[Keypoint correspondence data]
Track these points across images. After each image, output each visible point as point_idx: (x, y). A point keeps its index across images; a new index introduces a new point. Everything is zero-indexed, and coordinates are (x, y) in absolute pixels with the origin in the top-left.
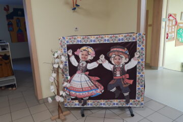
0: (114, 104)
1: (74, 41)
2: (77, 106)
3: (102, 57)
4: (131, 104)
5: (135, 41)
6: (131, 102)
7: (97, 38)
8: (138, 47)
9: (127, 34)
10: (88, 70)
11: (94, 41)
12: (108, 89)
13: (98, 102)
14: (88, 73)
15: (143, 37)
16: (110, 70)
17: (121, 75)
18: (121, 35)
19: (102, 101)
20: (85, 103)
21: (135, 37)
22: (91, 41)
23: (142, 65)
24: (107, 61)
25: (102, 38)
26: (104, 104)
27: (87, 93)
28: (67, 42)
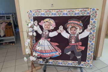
0: (69, 64)
1: (39, 14)
2: (42, 63)
3: (61, 28)
4: (82, 65)
5: (89, 15)
6: (82, 64)
7: (58, 12)
8: (91, 20)
9: (82, 9)
10: (49, 38)
11: (55, 14)
12: (65, 52)
13: (57, 62)
14: (49, 39)
15: (96, 12)
16: (67, 38)
17: (75, 43)
18: (77, 10)
19: (60, 61)
20: (47, 62)
21: (89, 11)
22: (53, 14)
23: (93, 36)
24: (65, 31)
25: (61, 12)
26: (61, 63)
27: (48, 54)
28: (34, 14)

### BRIEF
Give again, please, precisely the lines that begin the records and run through the line with "27: (87, 93)" in it, keeping both end lines and dropping any pictures.

### TASK OUTPUT
Track these points across images. After each image, output each visible point as point_idx: (x, y). A point keeps its index across images; a new index introduces a new point. Everything is zero-indexed, and coordinates are (x, y) in absolute pixels with the origin in the top-left.
0: (114, 104)
1: (74, 41)
2: (77, 106)
3: (102, 57)
4: (131, 104)
5: (135, 41)
6: (131, 102)
7: (97, 38)
8: (138, 47)
9: (127, 34)
10: (88, 70)
11: (94, 41)
12: (108, 89)
13: (98, 102)
14: (88, 73)
15: (143, 37)
16: (110, 70)
17: (121, 75)
18: (121, 35)
19: (102, 101)
20: (85, 103)
21: (135, 37)
22: (91, 41)
23: (142, 65)
24: (107, 61)
25: (102, 38)
26: (104, 104)
27: (87, 93)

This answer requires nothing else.